-- TASK DIRECTIONS --
An exact copy of all the data, minus the images, is required.

-- DATA RECORDS --
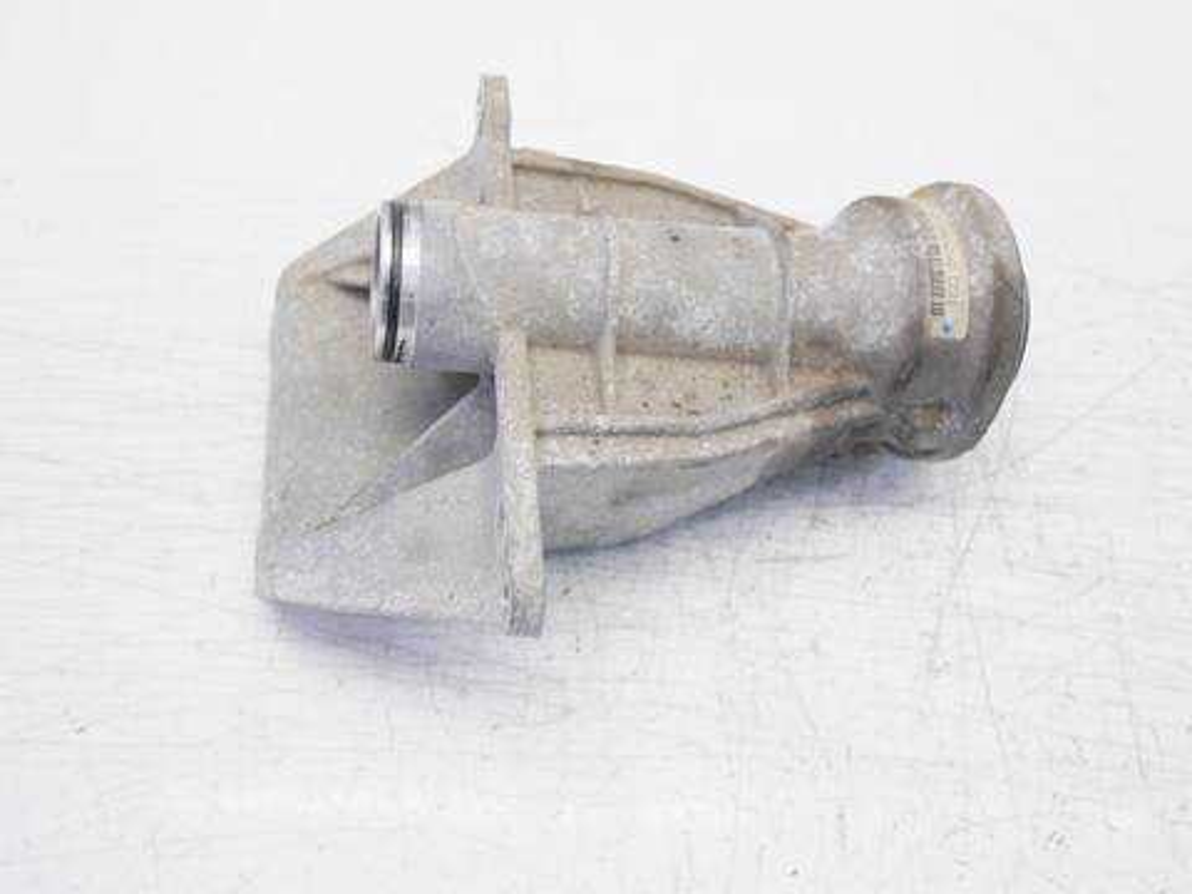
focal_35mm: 32
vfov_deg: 44.2
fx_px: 1102
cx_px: 596
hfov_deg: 56.8
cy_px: 447
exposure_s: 1/60
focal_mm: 16
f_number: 4
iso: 200
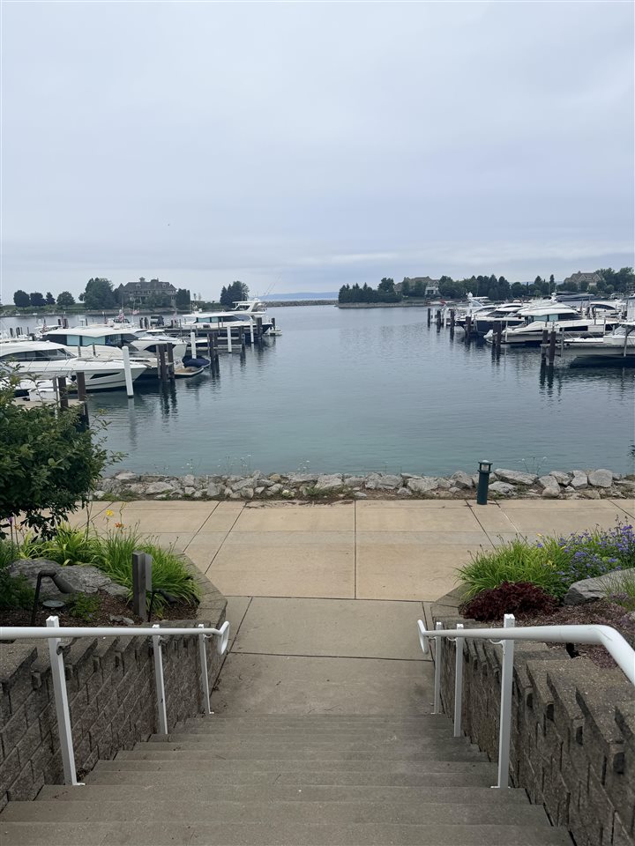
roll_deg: +2.0
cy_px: 423
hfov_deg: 56.8
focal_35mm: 24
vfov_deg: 71.6
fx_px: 587
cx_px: 318
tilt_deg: -8.4
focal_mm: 6.76
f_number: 1.78
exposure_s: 1/4975
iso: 80
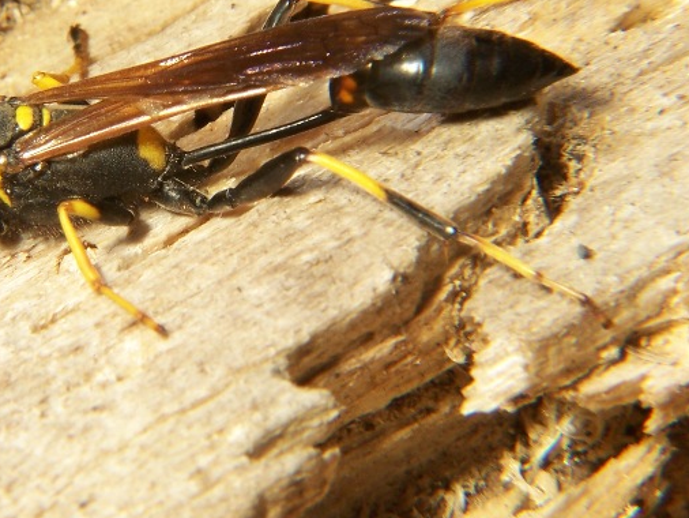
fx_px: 3306
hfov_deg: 11.9
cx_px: 192
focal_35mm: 166
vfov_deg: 8.9
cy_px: 164
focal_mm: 17.5
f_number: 8
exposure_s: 1/500
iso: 80
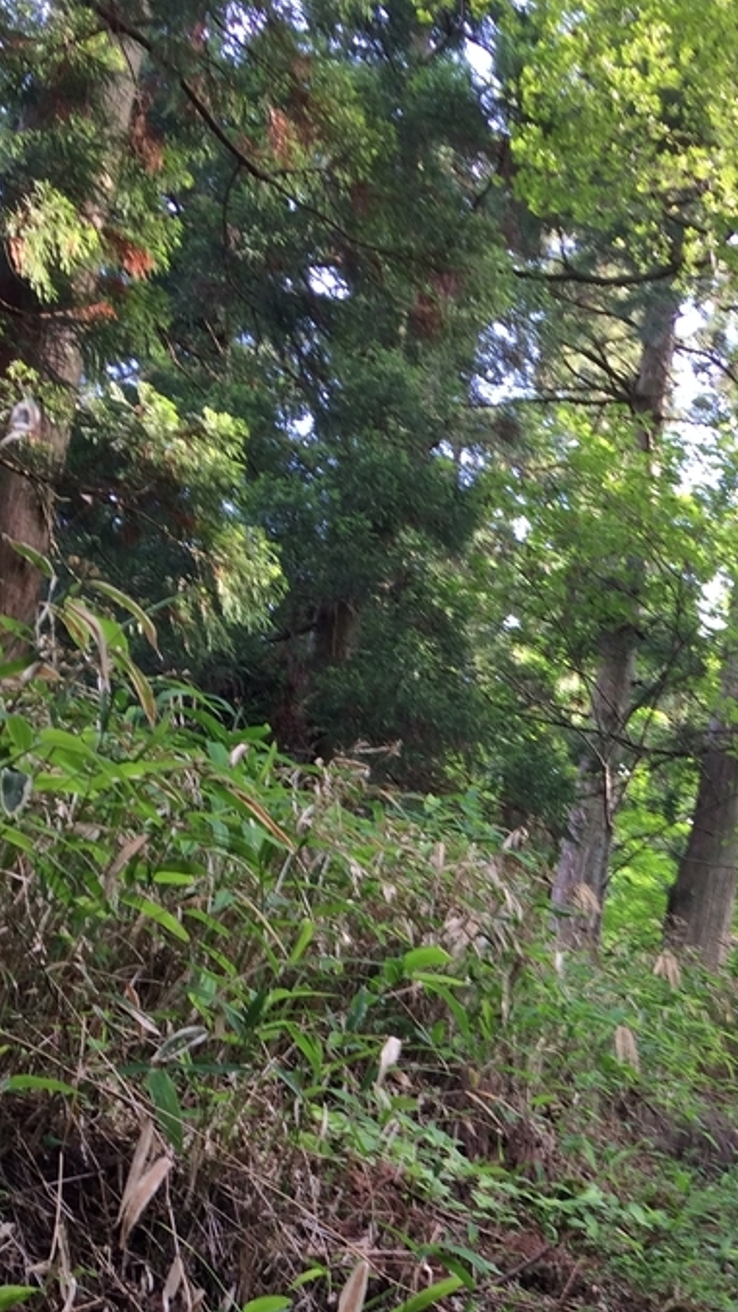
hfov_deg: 20.6
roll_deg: -2.6
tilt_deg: +18.4
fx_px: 1947
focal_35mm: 56
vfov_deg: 35.7
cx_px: 769
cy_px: 1099
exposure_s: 1/30
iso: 32
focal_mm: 4.15
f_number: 2.2
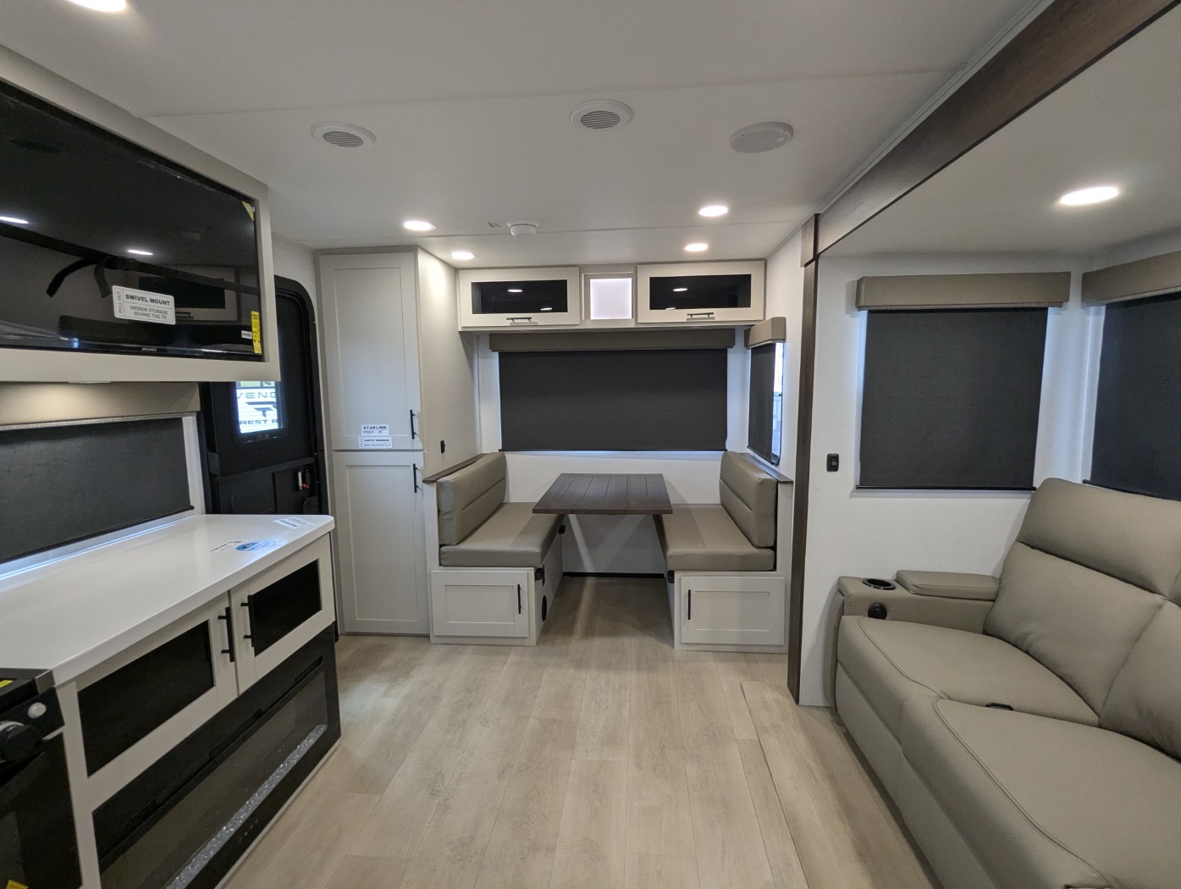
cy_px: 444
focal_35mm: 16
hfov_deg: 94.4
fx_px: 547
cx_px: 590
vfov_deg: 78.2
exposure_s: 1/63.5
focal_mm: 2.35
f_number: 2.2
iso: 115
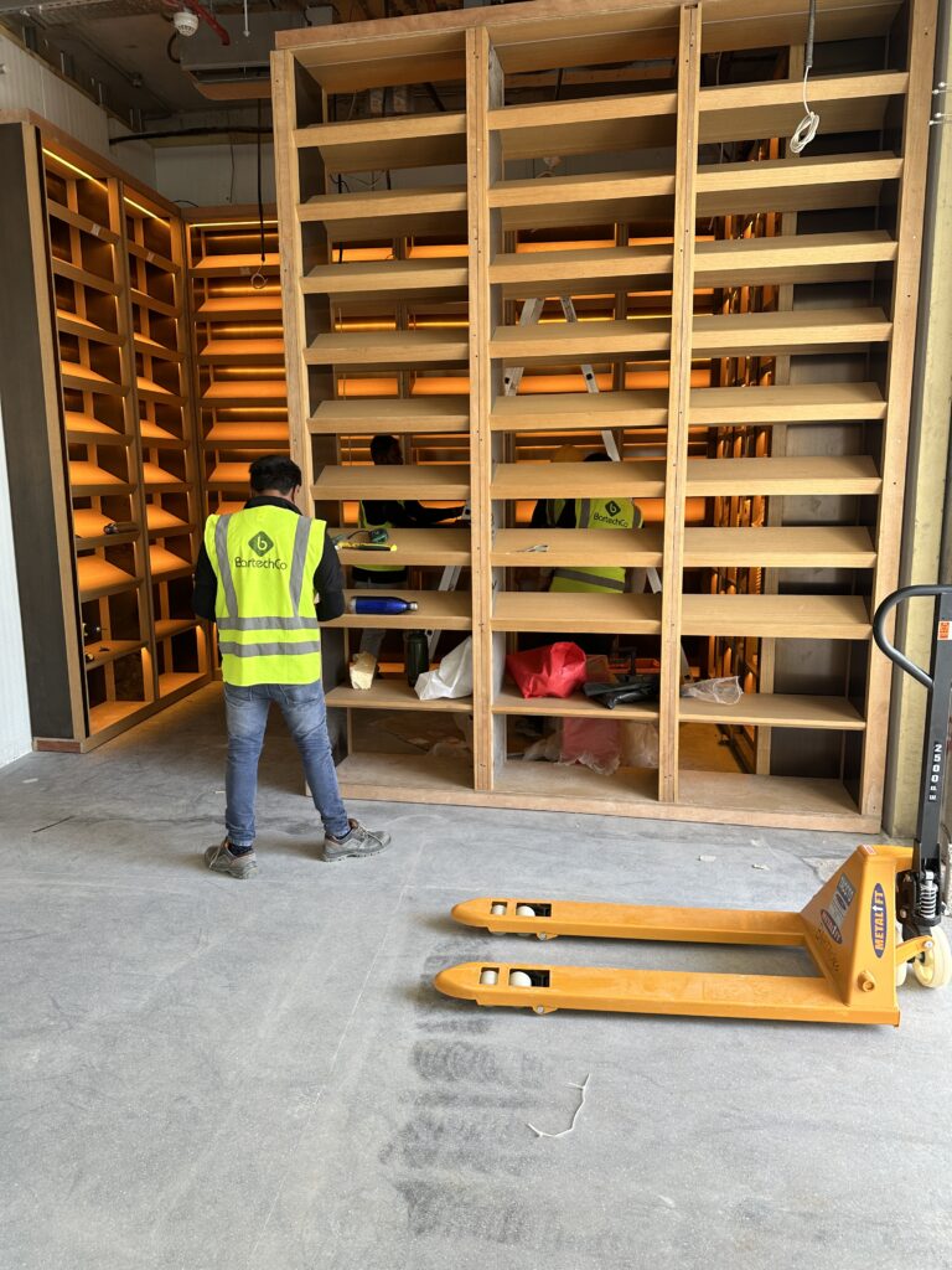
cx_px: 476
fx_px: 880
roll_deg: +0.0
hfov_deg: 56.8
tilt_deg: -9.5
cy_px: 635
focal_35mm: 24
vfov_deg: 71.6
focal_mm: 6.86
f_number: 1.78
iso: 125
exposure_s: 1/121
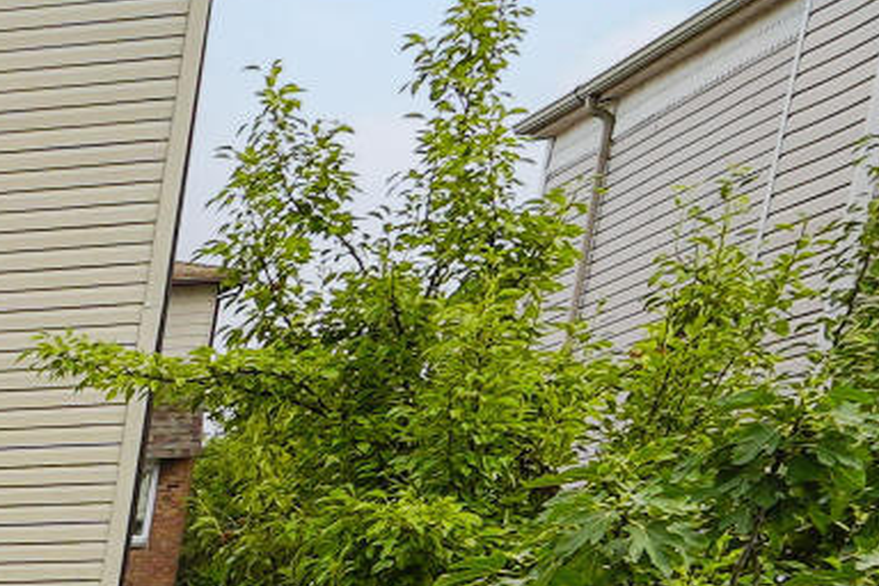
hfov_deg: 9.6
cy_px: 1467
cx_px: -2145
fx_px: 3052
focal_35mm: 125
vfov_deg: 9.6
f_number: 8
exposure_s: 1/125
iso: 100
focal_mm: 16
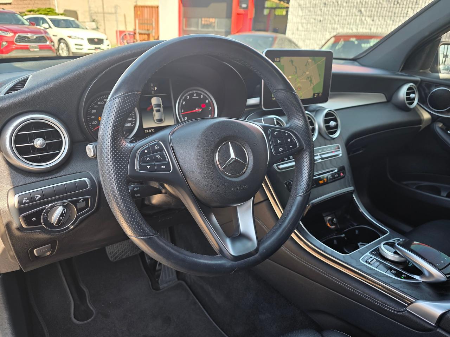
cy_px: 168
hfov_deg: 73.9
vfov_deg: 58.9
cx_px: 225
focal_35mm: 23
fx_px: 299
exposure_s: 1/52.5
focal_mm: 6.3
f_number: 1.7
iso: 20
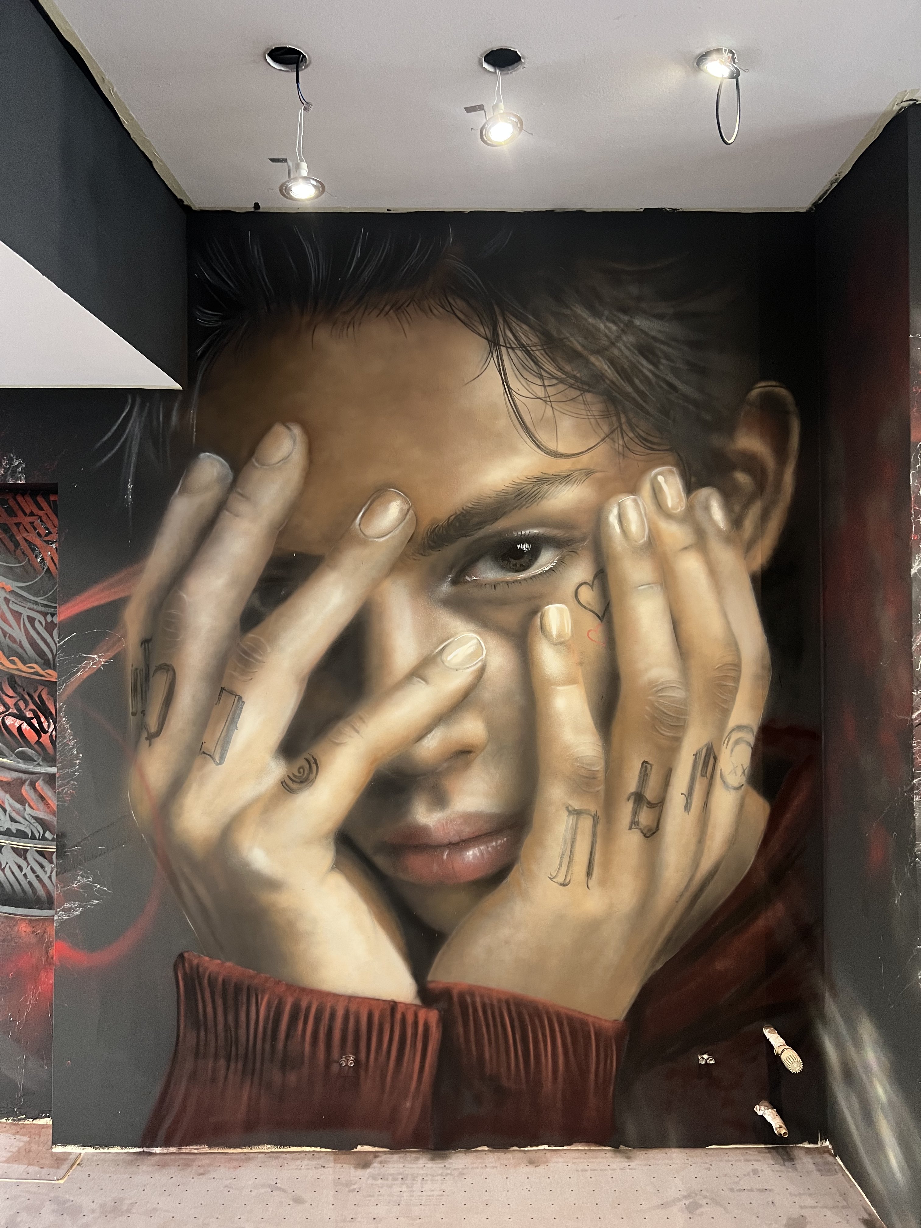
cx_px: 460
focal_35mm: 26
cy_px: 614
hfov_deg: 53.1
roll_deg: +0.1
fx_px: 922
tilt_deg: +0.6
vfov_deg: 67.3
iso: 250
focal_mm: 5.7
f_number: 1.5
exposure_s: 1/50
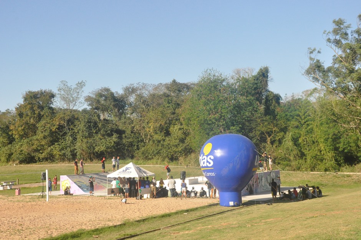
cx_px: 180
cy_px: 120
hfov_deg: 37.9
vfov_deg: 25.7
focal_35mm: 52
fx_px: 526
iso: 1250
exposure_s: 1/800
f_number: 14
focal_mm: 35
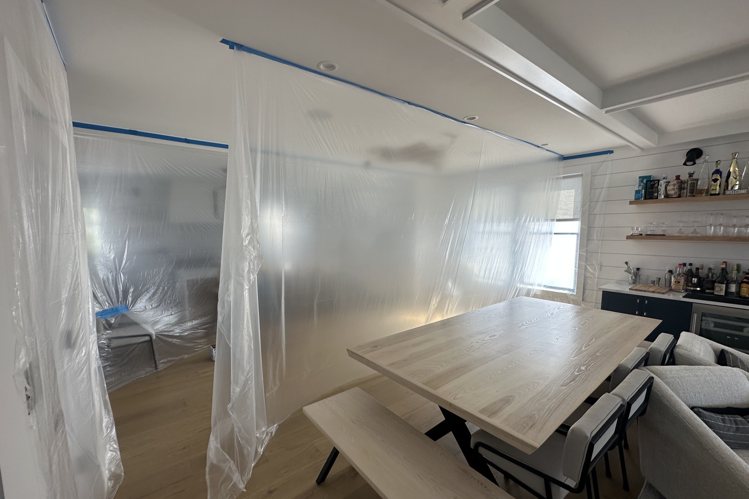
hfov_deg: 100.4
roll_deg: -0.2
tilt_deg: -6.0
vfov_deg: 77.3
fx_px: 312
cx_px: 364
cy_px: 260
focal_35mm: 15
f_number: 2.2
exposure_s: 1/194
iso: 40
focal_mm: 2.22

-- RESULT FOR THIS EXERCISE --
focal_35mm: 32
vfov_deg: 44.2
fx_px: 1102
cx_px: 596
hfov_deg: 56.8
cy_px: 447
exposure_s: 1/60
focal_mm: 16
f_number: 4
iso: 200
roll_deg: +2.0
cy_px: 423
hfov_deg: 56.8
focal_35mm: 24
vfov_deg: 71.6
fx_px: 587
cx_px: 318
tilt_deg: -8.4
focal_mm: 6.76
f_number: 1.78
exposure_s: 1/4975
iso: 80
fx_px: 3306
hfov_deg: 11.9
cx_px: 192
focal_35mm: 166
vfov_deg: 8.9
cy_px: 164
focal_mm: 17.5
f_number: 8
exposure_s: 1/500
iso: 80
hfov_deg: 20.6
roll_deg: -2.6
tilt_deg: +18.4
fx_px: 1947
focal_35mm: 56
vfov_deg: 35.7
cx_px: 769
cy_px: 1099
exposure_s: 1/30
iso: 32
focal_mm: 4.15
f_number: 2.2
cy_px: 444
focal_35mm: 16
hfov_deg: 94.4
fx_px: 547
cx_px: 590
vfov_deg: 78.2
exposure_s: 1/63.5
focal_mm: 2.35
f_number: 2.2
iso: 115
cx_px: 476
fx_px: 880
roll_deg: +0.0
hfov_deg: 56.8
tilt_deg: -9.5
cy_px: 635
focal_35mm: 24
vfov_deg: 71.6
focal_mm: 6.86
f_number: 1.78
iso: 125
exposure_s: 1/121
hfov_deg: 9.6
cy_px: 1467
cx_px: -2145
fx_px: 3052
focal_35mm: 125
vfov_deg: 9.6
f_number: 8
exposure_s: 1/125
iso: 100
focal_mm: 16
cy_px: 168
hfov_deg: 73.9
vfov_deg: 58.9
cx_px: 225
focal_35mm: 23
fx_px: 299
exposure_s: 1/52.5
focal_mm: 6.3
f_number: 1.7
iso: 20
cx_px: 460
focal_35mm: 26
cy_px: 614
hfov_deg: 53.1
roll_deg: +0.1
fx_px: 922
tilt_deg: +0.6
vfov_deg: 67.3
iso: 250
focal_mm: 5.7
f_number: 1.5
exposure_s: 1/50
cx_px: 180
cy_px: 120
hfov_deg: 37.9
vfov_deg: 25.7
focal_35mm: 52
fx_px: 526
iso: 1250
exposure_s: 1/800
f_number: 14
focal_mm: 35
hfov_deg: 100.4
roll_deg: -0.2
tilt_deg: -6.0
vfov_deg: 77.3
fx_px: 312
cx_px: 364
cy_px: 260
focal_35mm: 15
f_number: 2.2
exposure_s: 1/194
iso: 40
focal_mm: 2.22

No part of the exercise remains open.